Aeollanthus parvifolius

Scientific classification
- Kingdom: Plantae
- Clade: Tracheophytes
- Clade: Angiosperms
- Clade: Eudicots
- Clade: Asterids
- Order: Lamiales
- Family: Lamiaceae
- Genus: Aeollanthus
- Species: A. parvifolius
- Binomial name: Aeollanthus parvifolius Benth.

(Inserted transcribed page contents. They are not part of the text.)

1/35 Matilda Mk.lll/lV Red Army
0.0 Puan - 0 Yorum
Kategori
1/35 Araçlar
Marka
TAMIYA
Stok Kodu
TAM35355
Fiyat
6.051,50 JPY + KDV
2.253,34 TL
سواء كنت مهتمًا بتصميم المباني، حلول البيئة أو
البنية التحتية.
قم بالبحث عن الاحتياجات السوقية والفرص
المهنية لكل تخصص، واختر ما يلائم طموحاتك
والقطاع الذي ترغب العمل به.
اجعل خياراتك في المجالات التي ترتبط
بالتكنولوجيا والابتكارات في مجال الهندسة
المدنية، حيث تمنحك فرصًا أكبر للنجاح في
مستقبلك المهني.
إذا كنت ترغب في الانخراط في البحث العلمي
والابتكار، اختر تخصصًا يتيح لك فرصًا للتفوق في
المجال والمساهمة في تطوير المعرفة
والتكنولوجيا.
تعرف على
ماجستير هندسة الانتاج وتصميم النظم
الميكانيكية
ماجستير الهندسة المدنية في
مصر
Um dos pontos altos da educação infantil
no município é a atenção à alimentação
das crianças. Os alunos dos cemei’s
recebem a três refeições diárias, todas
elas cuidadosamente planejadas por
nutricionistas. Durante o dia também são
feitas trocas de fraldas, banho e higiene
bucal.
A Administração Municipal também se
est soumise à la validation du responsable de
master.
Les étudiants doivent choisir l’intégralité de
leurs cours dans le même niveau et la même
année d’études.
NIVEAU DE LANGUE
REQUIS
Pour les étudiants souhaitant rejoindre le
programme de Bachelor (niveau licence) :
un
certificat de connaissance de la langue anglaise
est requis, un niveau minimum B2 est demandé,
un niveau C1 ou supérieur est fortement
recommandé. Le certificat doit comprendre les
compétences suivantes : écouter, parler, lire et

= Aeollanthus parvifolius =

- Genus: Aeollanthus
- Species: parvifolius
- Authority: Benth.

Species of flowering plant

Aeollanthus parvifolius is a drought-tolerant, succulent, perennial shrublet belonging to the Lamiaceae family, commonly known as rock sage (English) or klipsalie (Afrikaans).

== Description ==
Aeollanthus parvifolius a multi-stemmed, aromatic, fast-growing plant that can reach up to 0.8 meters in height, with succulent, spreading opposite leaves that are egg-shaped to rounded, measuring 15–55 mm in length and 8–25 mm in width, and featuring 2 to 3 pairs of shallow teeth along the margin. Flowers appear from late summer to autumn, are two-lipped and tubular, measuring up to 12 mm in length, and range in color from white to light pink, often with mauve or reddish-purple markings on the upper lip. The flowers are borne on lax panicles or much-branched inflorescences, with stalks reaching up to 200 mm in length. The fruit consists of small nutlets (usually four per calyx), which remain enclosed in a persistent, enlarging calyx that breaks cleanly at maturity to release the seeds.

Aeollanthus parvifolius is easily propagated from soft tip cuttings, which root rapidly in sand within 1 to 3 weeks, or from older herbaceous material that takes 2 to 4 weeks.

== Distribution ==
This species is native to southern Africa, with a wide distribution from the northern Eastern Cape through Mpumalanga and Limpopo provinces, extending into Swaziland and southern Mozambique. It typically grows in montane and cliff-dwelling habitats, including grassland, savanna, and Afro-temperate vegetation, often found in rock crevices with varying aspects.